Get rid of ten unnecessary government programs – the kind that retiring Senator Tom Coburn has pilloried in his annual “Wastebook.” Absurd outlays – like the $371,000 study of women’s emotions upon seeing their dog (versus seeing their child) or the $804,000 spent creating “Kiddio: Food Fight,” a smartphone game meant to enable parents who want their kids to eat more veggies. The kind that totaled $25 billion in this year’s (final) edition. Keep a scorecard. At the end of each year, announce what programs have been ditched, and how much taxpayers saved.
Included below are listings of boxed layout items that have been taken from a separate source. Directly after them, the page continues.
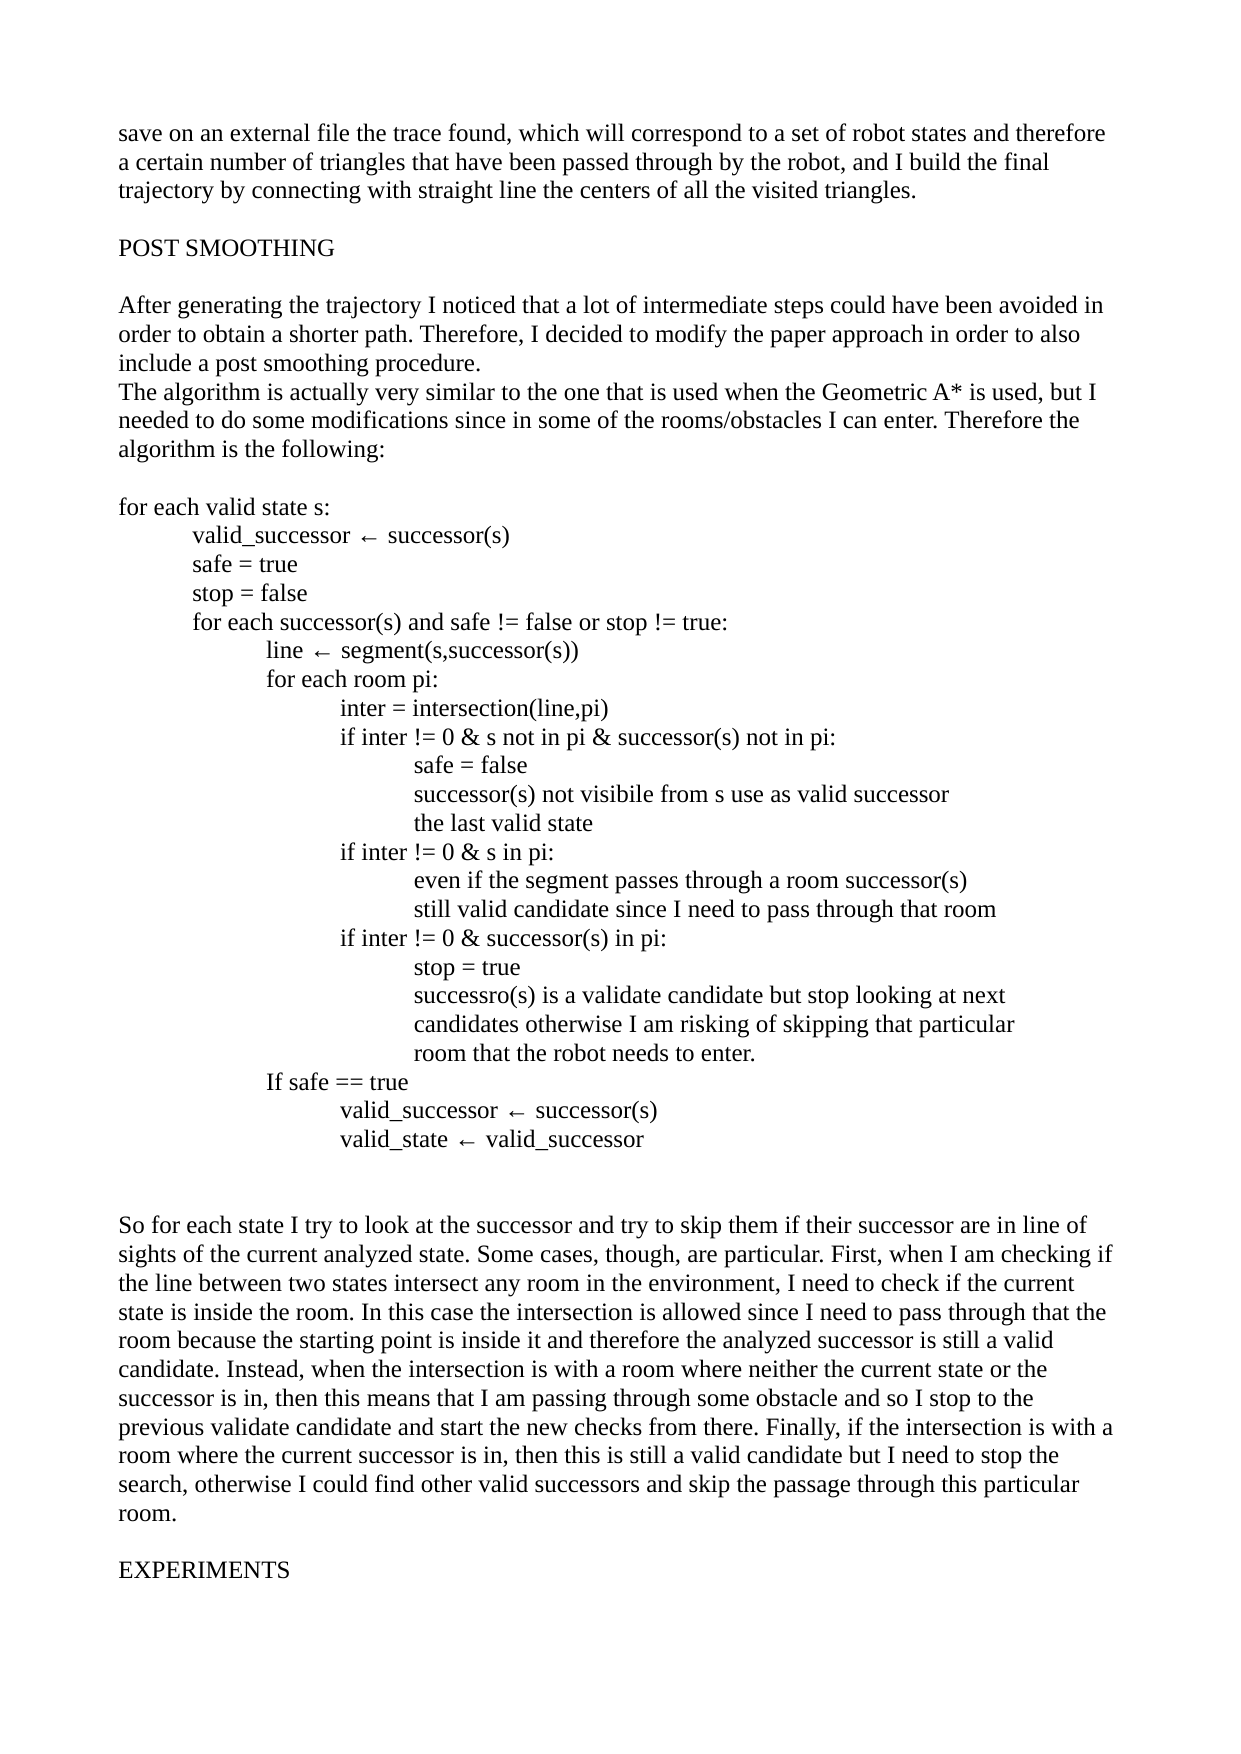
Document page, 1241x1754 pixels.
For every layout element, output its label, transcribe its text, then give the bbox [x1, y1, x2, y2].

text for each room pi: [118, 664, 1122, 693]
text The algorithm is actually very similar to the one that is used when the Geometric A* is used, but I needed to do some modifications since in some of the rooms/obstacles I can enter. Therefore the algorithm is the following: [118, 377, 1122, 463]
text room that the robot needs to enter. [118, 1038, 1122, 1067]
text if inter != 0 & s in pi: [118, 837, 1122, 866]
text EXPERIMENTS [118, 1556, 1122, 1584]
text POST SMOOTHING [118, 233, 1122, 262]
text safe = true [118, 549, 1122, 578]
text If safe == true [118, 1067, 1122, 1096]
text stop = true [118, 952, 1122, 981]
text valid_successor ← successor(s) [118, 521, 1122, 549]
text safe = false [118, 751, 1122, 779]
text So for each state I try to look at the successor and try to skip them if their successor are in line of sights of the current analyzed state. Some cases, though, are particular. First, when I am checking if the line between two states intersect any room in the environment, I need to check if the current state is inside the room. In this case the intersection is allowed since I need to pass through that the room because the starting point is inside it and therefore the analyzed successor is still a valid candidate. Instead, when the intersection is with a room where neither the current state or the successor is in, then this means that I am passing through some obstacle and so I stop to the previous validate candidate and start the new checks from there. Finally, if the intersection is with a room where the current successor is in, then this is still a valid candidate but I need to stop the search, otherwise I could find other valid successors and skip the passage through this particular room. [118, 1211, 1122, 1527]
text successro(s) is a validate candidate but stop looking at next [118, 981, 1122, 1009]
text even if the segment passes through a room successor(s) [118, 866, 1122, 894]
text line ← segment(s,successor(s)) [118, 636, 1122, 664]
text inter = intersection(line,pi) [118, 693, 1122, 722]
text still valid candidate since I need to pass through that room [118, 894, 1122, 923]
text candidates otherwise I am risking of skipping that particular [118, 1009, 1122, 1038]
text successor(s) not visibile from s use as valid successor [118, 779, 1122, 808]
text the last valid state [118, 808, 1122, 837]
text save on an external file the trace found, which will correspond to a set of robot states and therefore a certain number of triangles that have been passed through by the robot, and I build the final trajectory by connecting with straight line the centers of all the visited triangles. [118, 118, 1122, 204]
text for each valid state s: [118, 492, 1122, 521]
text After generating the trajectory I noticed that a lot of intermediate steps could have been avoided in order to obtain a shorter path. Therefore, I decided to modify the paper approach in order to also include a post smoothing procedure. [118, 291, 1122, 377]
text if inter != 0 & s not in pi & successor(s) not in pi: [118, 722, 1122, 751]
text if inter != 0 & successor(s) in pi: [118, 923, 1122, 952]
text stop = false [118, 578, 1122, 607]
text valid_successor ← successor(s) [118, 1096, 1122, 1124]
text valid_state ← valid_successor [118, 1124, 1122, 1153]
text for each successor(s) and safe != false or stop != true: [118, 607, 1122, 636]
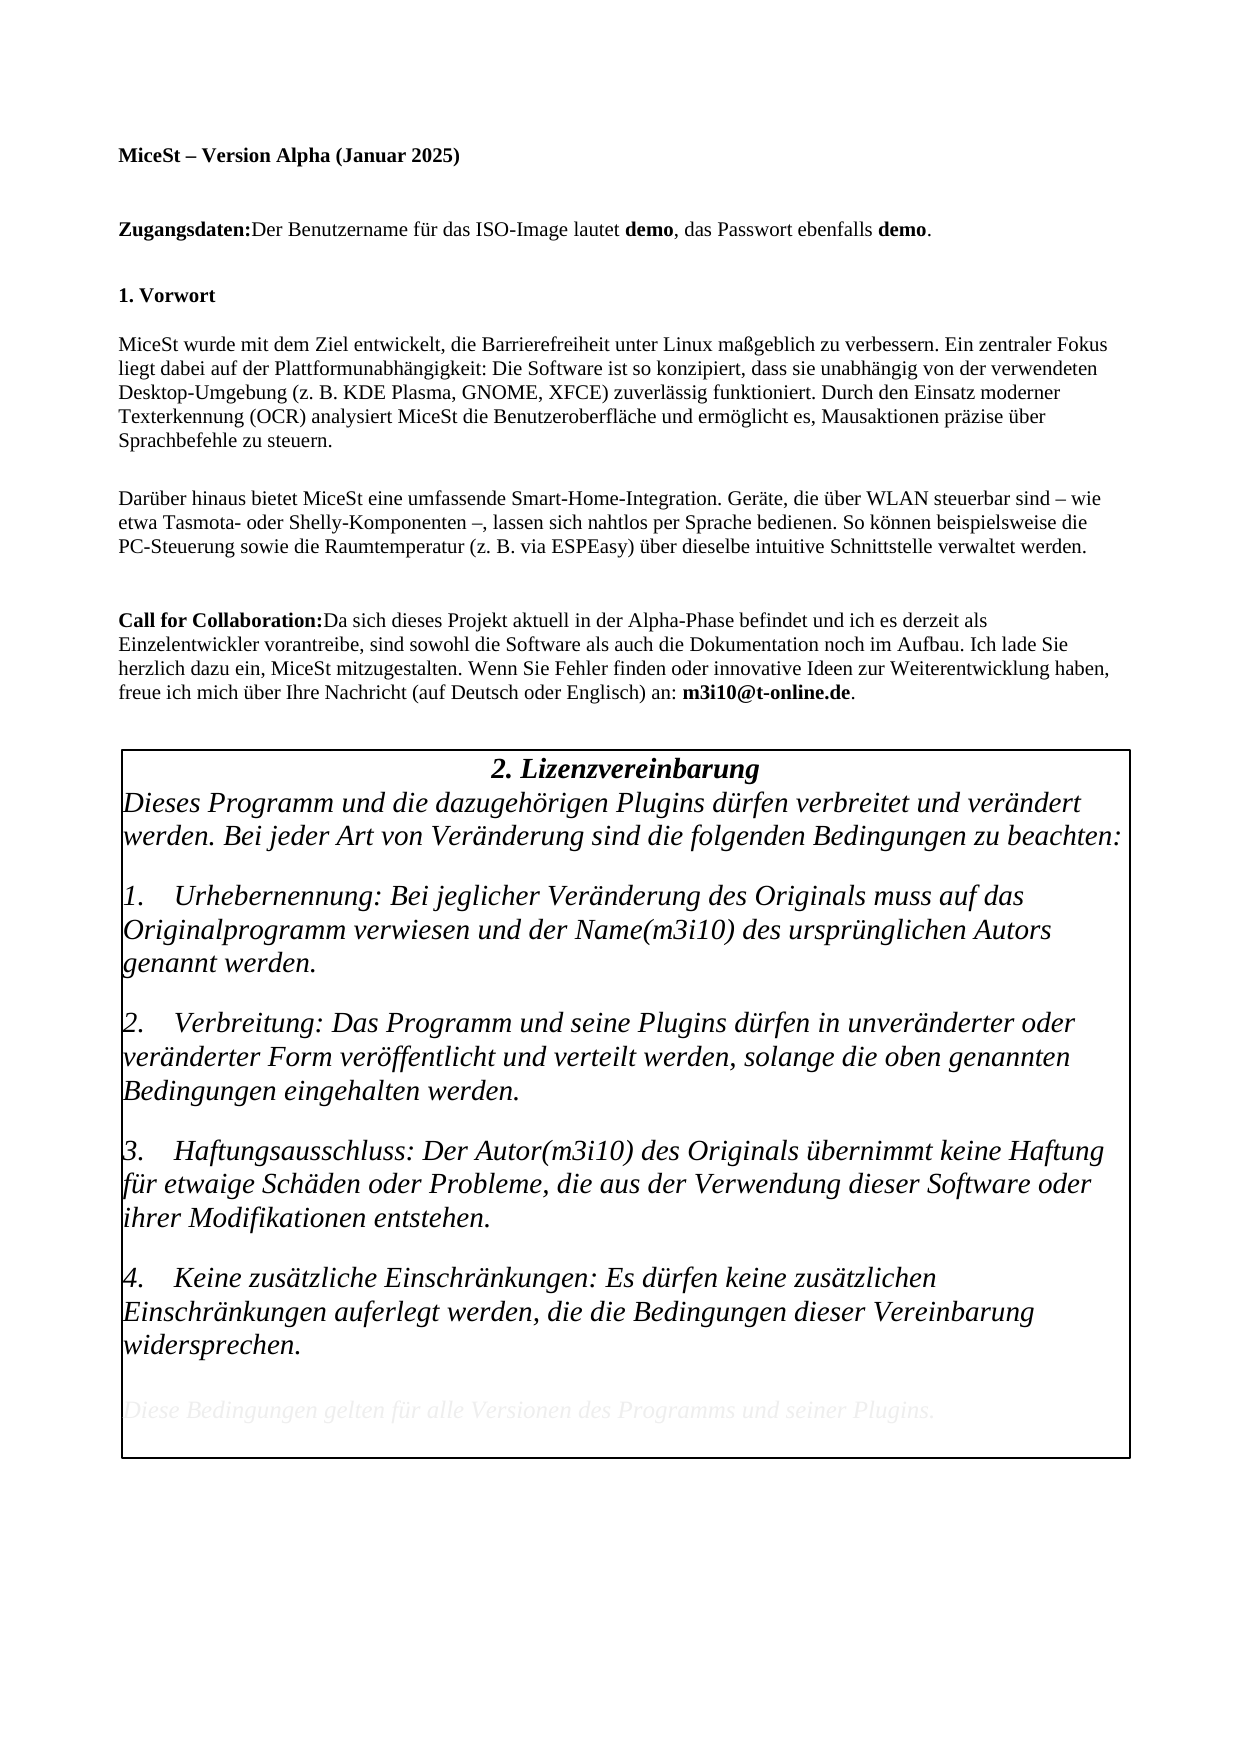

Since most of us are pessimistic about our government, this might brighten the mood.
Finally, pass some small bills that begin to make our immigration system better serve the nation. Not every bill has to be a mammoth overarching reform measure. Obvious problems – like the difficulty faced by highly educated foreigners who would prefer to stay in this country – can be fixed without a gigantic battle.
Republicans need to boost the morale of the nation. This is doable, and comes more naturally to the GOP than to Democrats, who tend to be a sour lot. Picture Hillary Clinton as homecoming queen and you’ll get the point.